• **Dataset content**
----------

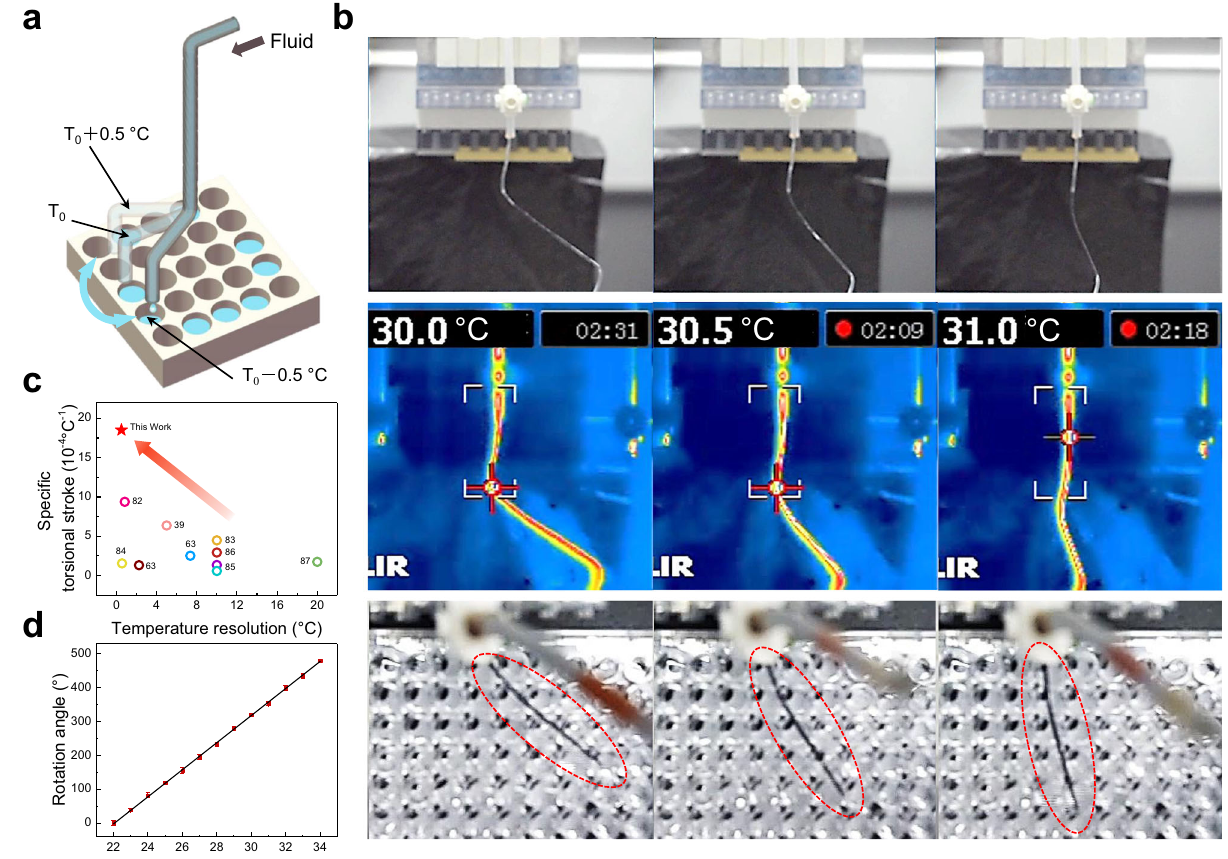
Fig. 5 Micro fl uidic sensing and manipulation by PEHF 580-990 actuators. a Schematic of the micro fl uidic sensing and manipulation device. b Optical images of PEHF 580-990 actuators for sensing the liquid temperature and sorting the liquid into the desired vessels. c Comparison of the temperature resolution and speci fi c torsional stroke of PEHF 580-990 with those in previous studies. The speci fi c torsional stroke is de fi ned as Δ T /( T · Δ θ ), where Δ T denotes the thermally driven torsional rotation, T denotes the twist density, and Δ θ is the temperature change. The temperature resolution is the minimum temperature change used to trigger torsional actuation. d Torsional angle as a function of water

----------

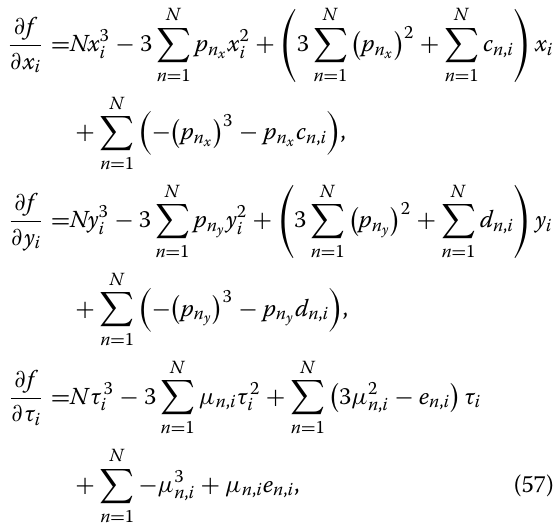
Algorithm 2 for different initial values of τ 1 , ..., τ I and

----------

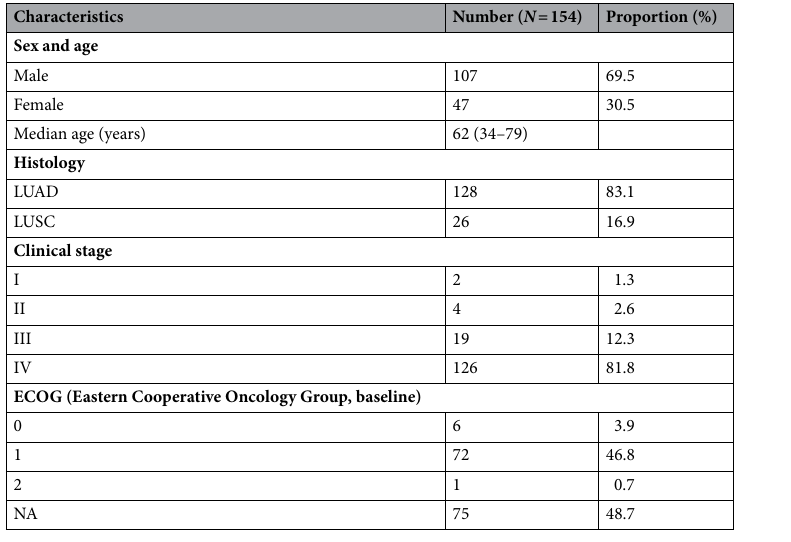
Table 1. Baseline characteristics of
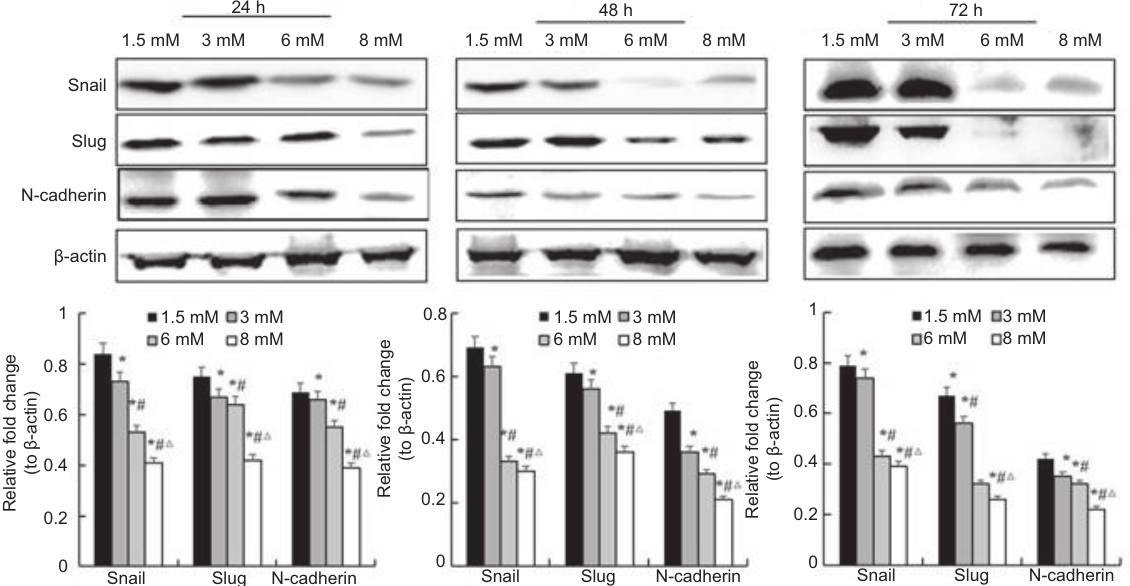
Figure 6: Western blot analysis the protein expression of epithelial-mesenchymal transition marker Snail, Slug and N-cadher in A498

----------

• **Exercise objective**
Reproduce exactly the lines above that run from the one with "Table 1. Baseline characteristics of" to the one with "Figure 6: Western", both included, leaving pictures out.

• **Solution for this task**
Table 1. Baseline characteristics of
Figure 6: Western blot analysis the protein expression of epithelial-mesenchymal transition marker Snail, Slug and N-cadher in A498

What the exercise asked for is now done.